My 5 year old has a phone. I've judged many parents for letting their children, even much older than 5, play with phones. But hear me out, I'm not a hypocrite (I hope). We've all see those kids at the supermarket (or the zoo!) watching videos or tapping away at some simple game while the world passes them by. Even the supermarket can be a rich learning experience and even "fun" at times, but if a child would rather look at a phone than animals at the zoo you know something has gone wrong.

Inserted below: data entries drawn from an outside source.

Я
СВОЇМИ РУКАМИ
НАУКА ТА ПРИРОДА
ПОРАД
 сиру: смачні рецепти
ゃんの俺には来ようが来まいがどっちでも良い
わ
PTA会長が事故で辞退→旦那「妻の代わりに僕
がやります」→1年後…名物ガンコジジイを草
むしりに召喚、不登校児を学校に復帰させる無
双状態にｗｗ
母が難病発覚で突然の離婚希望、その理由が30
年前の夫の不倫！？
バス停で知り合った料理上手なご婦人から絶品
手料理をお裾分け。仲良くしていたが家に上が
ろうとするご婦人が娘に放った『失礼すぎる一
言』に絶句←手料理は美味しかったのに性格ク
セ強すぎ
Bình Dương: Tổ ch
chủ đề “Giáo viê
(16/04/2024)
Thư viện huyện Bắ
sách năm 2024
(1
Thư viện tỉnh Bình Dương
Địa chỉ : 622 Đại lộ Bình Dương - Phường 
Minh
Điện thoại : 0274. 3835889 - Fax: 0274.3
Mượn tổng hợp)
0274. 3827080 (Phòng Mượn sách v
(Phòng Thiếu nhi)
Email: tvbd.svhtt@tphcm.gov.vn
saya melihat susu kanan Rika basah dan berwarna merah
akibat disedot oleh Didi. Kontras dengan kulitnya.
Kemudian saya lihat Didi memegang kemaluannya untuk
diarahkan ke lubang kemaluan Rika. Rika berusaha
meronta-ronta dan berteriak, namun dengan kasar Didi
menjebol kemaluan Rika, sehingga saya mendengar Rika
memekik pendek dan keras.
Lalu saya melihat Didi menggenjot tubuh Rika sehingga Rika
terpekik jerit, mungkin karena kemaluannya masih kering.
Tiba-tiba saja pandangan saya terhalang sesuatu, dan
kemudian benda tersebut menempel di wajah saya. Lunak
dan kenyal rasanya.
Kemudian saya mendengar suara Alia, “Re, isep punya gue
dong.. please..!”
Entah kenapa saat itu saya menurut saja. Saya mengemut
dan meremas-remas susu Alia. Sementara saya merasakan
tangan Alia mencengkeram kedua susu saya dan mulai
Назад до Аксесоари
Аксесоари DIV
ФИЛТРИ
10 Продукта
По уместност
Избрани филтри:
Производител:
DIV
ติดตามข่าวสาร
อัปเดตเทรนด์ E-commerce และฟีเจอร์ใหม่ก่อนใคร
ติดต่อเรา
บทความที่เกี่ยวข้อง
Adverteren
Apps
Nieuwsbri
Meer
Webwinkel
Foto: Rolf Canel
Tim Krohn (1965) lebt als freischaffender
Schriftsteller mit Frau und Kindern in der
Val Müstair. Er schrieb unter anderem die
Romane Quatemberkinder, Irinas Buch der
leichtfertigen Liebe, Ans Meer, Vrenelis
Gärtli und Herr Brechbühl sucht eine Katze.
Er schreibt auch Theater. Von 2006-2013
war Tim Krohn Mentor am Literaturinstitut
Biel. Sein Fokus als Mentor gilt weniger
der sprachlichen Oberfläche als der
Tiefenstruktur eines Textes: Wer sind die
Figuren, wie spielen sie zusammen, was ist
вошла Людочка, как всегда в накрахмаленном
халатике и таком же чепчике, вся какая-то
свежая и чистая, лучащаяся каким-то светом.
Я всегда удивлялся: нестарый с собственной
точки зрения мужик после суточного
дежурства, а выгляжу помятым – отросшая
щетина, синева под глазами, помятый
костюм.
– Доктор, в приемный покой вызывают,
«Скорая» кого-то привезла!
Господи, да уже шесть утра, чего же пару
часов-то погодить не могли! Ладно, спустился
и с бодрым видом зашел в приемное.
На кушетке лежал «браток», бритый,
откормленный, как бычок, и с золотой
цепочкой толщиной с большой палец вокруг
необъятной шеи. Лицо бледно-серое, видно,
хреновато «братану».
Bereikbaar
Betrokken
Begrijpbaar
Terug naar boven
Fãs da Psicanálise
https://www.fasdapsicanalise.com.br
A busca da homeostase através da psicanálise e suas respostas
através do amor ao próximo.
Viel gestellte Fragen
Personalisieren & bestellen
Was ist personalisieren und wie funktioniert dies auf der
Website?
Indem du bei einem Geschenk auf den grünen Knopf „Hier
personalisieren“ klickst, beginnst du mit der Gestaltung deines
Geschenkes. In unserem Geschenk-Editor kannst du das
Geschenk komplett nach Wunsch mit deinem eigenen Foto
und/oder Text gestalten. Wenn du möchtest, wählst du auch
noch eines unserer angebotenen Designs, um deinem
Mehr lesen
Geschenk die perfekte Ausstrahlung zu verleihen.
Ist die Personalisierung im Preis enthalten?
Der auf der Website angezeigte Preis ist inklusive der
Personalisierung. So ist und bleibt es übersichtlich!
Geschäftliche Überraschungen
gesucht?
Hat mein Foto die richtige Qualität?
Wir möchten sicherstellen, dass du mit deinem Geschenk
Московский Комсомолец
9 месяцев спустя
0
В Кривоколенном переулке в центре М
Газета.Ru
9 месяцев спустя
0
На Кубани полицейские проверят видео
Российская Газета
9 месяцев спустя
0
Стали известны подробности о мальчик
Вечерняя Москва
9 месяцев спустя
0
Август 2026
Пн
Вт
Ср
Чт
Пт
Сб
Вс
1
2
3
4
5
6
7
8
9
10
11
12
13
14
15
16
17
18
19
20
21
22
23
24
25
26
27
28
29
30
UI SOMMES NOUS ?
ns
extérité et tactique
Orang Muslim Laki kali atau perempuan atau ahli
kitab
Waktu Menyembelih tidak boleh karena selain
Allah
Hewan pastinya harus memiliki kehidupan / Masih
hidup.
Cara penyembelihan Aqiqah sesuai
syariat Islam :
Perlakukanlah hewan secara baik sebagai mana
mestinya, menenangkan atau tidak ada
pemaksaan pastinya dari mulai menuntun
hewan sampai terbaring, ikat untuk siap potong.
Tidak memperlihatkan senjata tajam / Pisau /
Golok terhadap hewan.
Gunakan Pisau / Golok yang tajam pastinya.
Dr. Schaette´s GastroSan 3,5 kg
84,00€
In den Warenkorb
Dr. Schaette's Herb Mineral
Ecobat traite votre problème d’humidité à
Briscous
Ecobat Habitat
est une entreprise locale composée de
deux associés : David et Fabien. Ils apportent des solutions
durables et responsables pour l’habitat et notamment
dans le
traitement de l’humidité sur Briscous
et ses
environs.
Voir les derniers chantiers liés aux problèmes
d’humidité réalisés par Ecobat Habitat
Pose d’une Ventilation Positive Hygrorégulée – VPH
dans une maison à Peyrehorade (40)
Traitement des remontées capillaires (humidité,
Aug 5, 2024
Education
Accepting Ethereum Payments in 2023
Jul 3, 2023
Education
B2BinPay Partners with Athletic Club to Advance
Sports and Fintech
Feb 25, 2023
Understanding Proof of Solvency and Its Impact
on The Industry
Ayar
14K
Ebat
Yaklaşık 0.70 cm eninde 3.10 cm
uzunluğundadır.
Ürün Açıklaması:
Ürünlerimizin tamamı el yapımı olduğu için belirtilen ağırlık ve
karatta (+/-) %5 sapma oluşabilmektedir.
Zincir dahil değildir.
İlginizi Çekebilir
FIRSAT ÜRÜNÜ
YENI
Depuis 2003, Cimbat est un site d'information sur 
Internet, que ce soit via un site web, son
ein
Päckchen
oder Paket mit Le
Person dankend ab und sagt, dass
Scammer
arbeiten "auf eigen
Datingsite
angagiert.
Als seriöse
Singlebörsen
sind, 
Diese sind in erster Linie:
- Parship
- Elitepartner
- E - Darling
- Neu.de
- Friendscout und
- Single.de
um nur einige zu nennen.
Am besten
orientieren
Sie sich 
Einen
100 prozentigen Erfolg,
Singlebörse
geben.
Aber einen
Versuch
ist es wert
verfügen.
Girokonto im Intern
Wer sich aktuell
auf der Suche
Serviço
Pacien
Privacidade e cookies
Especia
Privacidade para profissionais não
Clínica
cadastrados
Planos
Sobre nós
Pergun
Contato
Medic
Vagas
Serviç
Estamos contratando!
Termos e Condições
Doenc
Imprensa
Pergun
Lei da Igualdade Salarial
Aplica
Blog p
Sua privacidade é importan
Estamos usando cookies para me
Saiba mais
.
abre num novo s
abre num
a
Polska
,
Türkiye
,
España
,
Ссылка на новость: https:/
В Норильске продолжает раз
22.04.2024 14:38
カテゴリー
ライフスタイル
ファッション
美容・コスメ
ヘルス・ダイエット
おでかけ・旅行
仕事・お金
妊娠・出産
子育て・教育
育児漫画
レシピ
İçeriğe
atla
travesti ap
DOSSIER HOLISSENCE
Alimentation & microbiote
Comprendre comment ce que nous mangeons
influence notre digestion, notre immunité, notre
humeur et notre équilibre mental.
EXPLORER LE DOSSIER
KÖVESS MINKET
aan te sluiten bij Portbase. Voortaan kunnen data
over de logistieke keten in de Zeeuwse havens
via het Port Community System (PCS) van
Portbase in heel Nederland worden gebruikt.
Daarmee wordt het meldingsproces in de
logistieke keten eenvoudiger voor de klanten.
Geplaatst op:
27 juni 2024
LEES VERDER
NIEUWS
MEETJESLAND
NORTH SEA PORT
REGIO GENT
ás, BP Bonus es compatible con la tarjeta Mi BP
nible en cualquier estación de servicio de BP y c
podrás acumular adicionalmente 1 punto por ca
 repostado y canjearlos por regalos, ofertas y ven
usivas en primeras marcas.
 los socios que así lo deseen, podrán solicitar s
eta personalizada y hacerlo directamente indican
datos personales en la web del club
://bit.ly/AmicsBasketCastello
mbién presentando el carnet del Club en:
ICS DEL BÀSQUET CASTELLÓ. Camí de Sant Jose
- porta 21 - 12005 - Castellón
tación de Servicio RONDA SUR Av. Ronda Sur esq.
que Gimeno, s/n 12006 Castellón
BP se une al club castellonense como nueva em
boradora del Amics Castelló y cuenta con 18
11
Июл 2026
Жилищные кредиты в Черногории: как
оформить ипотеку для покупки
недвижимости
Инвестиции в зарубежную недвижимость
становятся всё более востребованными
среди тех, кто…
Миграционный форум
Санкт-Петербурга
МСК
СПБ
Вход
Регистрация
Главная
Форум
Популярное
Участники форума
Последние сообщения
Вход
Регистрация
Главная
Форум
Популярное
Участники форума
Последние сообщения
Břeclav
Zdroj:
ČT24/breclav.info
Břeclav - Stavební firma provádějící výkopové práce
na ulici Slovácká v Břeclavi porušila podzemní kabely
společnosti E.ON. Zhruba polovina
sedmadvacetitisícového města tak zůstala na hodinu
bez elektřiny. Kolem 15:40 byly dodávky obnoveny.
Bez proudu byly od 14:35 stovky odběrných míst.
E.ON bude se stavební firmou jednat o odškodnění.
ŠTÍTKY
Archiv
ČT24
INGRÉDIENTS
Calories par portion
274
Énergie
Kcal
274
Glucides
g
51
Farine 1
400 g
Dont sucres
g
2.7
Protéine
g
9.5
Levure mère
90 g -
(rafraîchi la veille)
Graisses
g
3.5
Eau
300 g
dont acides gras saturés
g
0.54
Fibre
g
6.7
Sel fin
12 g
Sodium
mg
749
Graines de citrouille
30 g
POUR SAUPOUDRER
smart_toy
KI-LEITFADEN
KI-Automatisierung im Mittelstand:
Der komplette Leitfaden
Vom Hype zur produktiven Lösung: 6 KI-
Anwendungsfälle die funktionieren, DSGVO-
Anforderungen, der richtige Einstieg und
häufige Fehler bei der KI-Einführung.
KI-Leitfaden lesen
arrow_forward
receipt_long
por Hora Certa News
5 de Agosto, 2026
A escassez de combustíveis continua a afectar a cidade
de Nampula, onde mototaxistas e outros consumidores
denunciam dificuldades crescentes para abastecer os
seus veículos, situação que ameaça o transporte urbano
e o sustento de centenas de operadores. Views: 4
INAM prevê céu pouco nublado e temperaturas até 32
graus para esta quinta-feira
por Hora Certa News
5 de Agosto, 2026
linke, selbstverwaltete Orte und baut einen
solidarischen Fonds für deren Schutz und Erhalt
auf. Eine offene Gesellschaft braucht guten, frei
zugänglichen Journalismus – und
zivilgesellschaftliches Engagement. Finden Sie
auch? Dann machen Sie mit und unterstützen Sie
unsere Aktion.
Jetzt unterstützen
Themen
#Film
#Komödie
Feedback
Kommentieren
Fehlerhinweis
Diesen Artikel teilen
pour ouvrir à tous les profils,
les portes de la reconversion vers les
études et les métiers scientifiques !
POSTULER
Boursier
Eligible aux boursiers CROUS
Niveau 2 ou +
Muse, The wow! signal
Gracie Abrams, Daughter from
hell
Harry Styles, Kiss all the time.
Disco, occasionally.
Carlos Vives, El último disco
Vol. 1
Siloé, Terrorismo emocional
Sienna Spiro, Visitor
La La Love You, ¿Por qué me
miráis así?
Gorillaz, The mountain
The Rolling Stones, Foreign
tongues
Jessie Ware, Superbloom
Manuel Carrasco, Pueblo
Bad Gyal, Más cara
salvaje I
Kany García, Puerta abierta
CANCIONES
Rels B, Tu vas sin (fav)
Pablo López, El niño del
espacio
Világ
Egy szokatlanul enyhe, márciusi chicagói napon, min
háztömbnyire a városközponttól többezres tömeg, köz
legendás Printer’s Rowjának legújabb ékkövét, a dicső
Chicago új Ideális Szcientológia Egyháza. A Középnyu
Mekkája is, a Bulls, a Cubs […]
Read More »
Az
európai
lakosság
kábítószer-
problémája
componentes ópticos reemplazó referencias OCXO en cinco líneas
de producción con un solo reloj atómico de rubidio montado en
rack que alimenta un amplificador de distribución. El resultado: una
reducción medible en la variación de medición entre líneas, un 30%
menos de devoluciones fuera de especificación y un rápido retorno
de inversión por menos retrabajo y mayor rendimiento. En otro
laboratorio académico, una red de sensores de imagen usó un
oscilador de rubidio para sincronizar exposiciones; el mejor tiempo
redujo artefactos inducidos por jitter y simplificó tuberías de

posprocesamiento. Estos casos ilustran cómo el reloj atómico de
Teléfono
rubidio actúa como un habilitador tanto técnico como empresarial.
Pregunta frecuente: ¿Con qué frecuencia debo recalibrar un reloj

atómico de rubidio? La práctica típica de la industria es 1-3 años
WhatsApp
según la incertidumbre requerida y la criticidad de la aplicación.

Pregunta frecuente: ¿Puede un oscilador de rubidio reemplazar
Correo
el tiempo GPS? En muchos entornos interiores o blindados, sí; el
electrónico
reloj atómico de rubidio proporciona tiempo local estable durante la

And yet I gave my 5 year old a phone. Well, let's consider what apps are installed: a simple drawing program, a calculator, a camera app, and chat (google hangouts, oops). All simple but not designed specifically for kids, so no cutsie pictures or other attempts to capture attention. And she plays with it, but it certainly doesn't suck her in like watching youtube or a game would. There's plenty more interesting things to do in the world (like the zoo!) than her phone, and we've never had to put usage limits on it. Ok, doesn't sound so bad, but what are the upsides? Well she does enjoy it, but also she has a camera, she can draw, and she can play with numbers, and knows how to call her grandma on her own phone. And the cost was just $10 for an android sold by tracfone that has no service plan, just wifi. You'd pay much more just for a junky kids "friendly" camera.

But now I've gone further. Another $10 purchase (thanks craigslist), for a 15 year old thinkpad running windows XP.  What's installed? No games, no internet. But windows explorer (aka the desktop) and microsoft word 2000. Word is awesome. It might be the best learning game ever. You can type anything you like. Select it, move the cursor with the arrow keys, or even delete everything you wrote. It even tells you if what you typed is a word or not. Later on she can learn about word art, tables, etc.

Later on I might show her ms paint. Or how about GW-basic? Actually, what I'd really like is something more modern than basic. Maybe "GW-python"? Regular python would be ok, but the graphics model seems to require a lot more programming knowledge than the old MS basic interpreters did. Anybody know of a good textmode interactive programming tool (with graphics and sound output commands) that wouldn't be overly complex for a kid to pick up? I don't want a visual programming environment or some plug-the-blocks-together "programming" environment.

summary: once you introduce youtube, actual games, etc. there's no going back. Start with the creative stuff that's intrinsically fun first and see how far they get!

PS. I am plotting her first game. Zork. Well, maybe I'm kidding there, but a simple vocabulary interactive fiction game might be an awesome way to encourage her to learn to read bigger words and write sentences, work on spelling, etc. I might have to settle for eliza or a modern variant, but I'm interested in suggestions here.


Anonymous said…
You state your position well -- and clearly. And kids being more engaged by technology than real life animals at the zoo is just plain disturbing.